奴隷制度が廃止されてもいっこうに黒人差別はなくならず、閉塞感や絶望感を前に厳しい暮らしを強いられる貧しい人たちの生きる様を、
作曲家のガーシュウィンはゴスペルやジャズ、クラシックの要素を掛けあわせてわかりやすい楽曲に仕上げた。

不自由で貧しくとも心優しい青年ポーギーと、麻薬中毒の娼婦ベスによる悲恋物語の第一幕が始まってすぐの場面、
赤ん坊をあやして寝かしつける母の子守唄として歌われるのが、「Summertime」だ。

夏になって 暮らしが楽だよ

魚が跳ねてるし 綿も背が伸びてる

あんたの父さんは金持ち あんたの母さんは美人

だから坊や 泣かないで


貧しい暮らしがゆえに「夏は暮らしが楽」というのは現実を歌ってるが、「父さんは金持ち」で「母さんは美人」は子守歌に託した儚い願望だろう。
そこには赤ん坊を安心させるための嘘と、一縷の望みの切なさとが一緒になっている。

しかし芝居が進んで三幕に入ると、母も父も死んだ後に残された赤ん坊を抱くのは娼婦のベスになる。
同じ歌詞なのに、その歌から受ける印象はささやかな希望ではなく、深い絶望へと変化している。

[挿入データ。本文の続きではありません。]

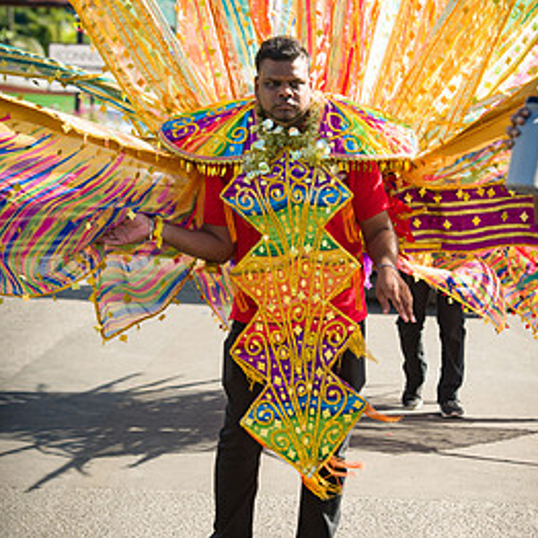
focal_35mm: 146
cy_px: 331
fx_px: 2567
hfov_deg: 12.0
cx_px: 289
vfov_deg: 12.0
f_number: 6.3
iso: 100
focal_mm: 100
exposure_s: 1/200
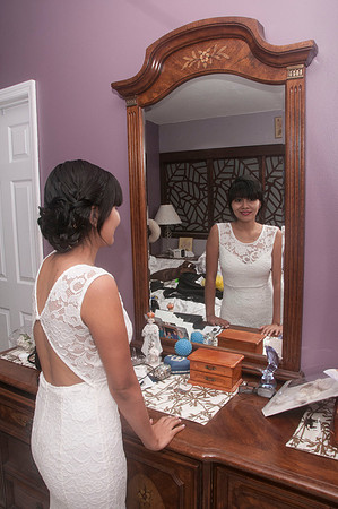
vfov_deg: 67.4
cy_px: 254
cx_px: 169
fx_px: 381
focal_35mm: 27
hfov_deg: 47.8
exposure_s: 1/250
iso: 400
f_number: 11
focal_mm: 18
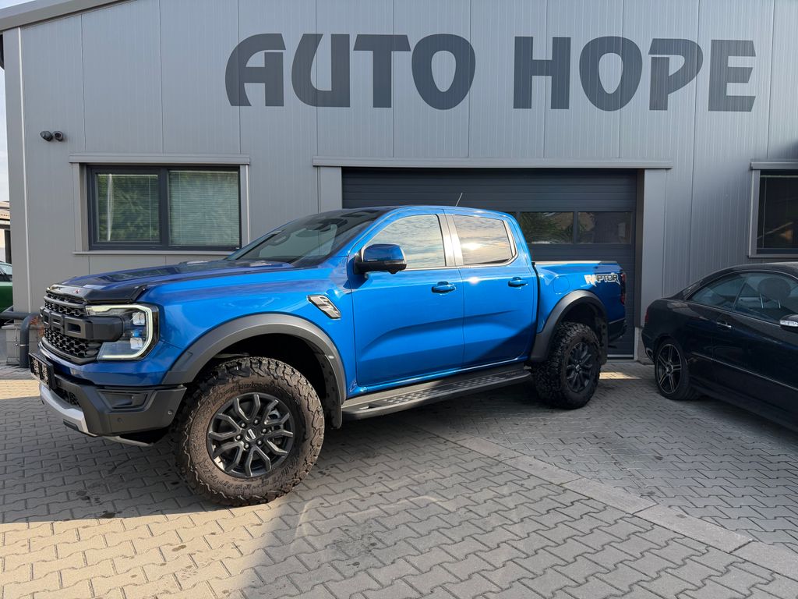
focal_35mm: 24
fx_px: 553
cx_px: 399
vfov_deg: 56.8
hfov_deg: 71.6
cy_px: 300
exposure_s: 1/1727
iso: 100
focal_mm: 6.76
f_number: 1.78
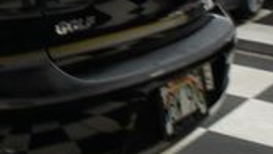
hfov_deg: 17.9
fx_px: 753
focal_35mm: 104
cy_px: 9
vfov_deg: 11.6
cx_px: -163
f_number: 3.5
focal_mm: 18
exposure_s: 1/30
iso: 250
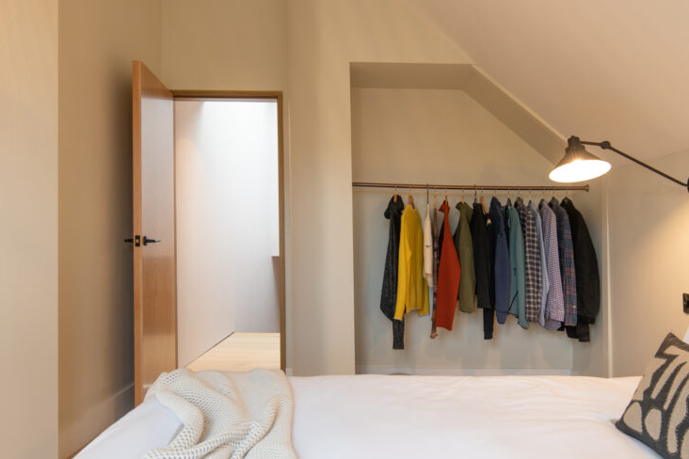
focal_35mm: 27
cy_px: 249
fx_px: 517
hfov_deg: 67.3
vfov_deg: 47.9
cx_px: 371
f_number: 5.6
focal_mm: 19
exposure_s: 1/10
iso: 200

初演の翌年にアメリカを代表する黒人ジャズ・シンガーのビリー・ホリデイがカバーし、それをきっかけに広く世に知れ渡ってスタンダードとなった。

気だるい雰囲気を感じさせるビリーとは違って、情感たっぷりに歌うエラ・フィッツジェラルドを筆頭に、ジャズやクラシック、ロックといった壁を超えて、数えきれないほど多くのシンガーによって歌われている。
白人が歌ったものでは魂を振り絞るかのようなジャニス・ジョプリンのヴァージョンが圧巻。
インストゥルメンタルでも数々の名演が残されているが、マイルス・デイビスのヴァージョンは「クール・ジャズ」という新しいスタイル完成させたと言われた。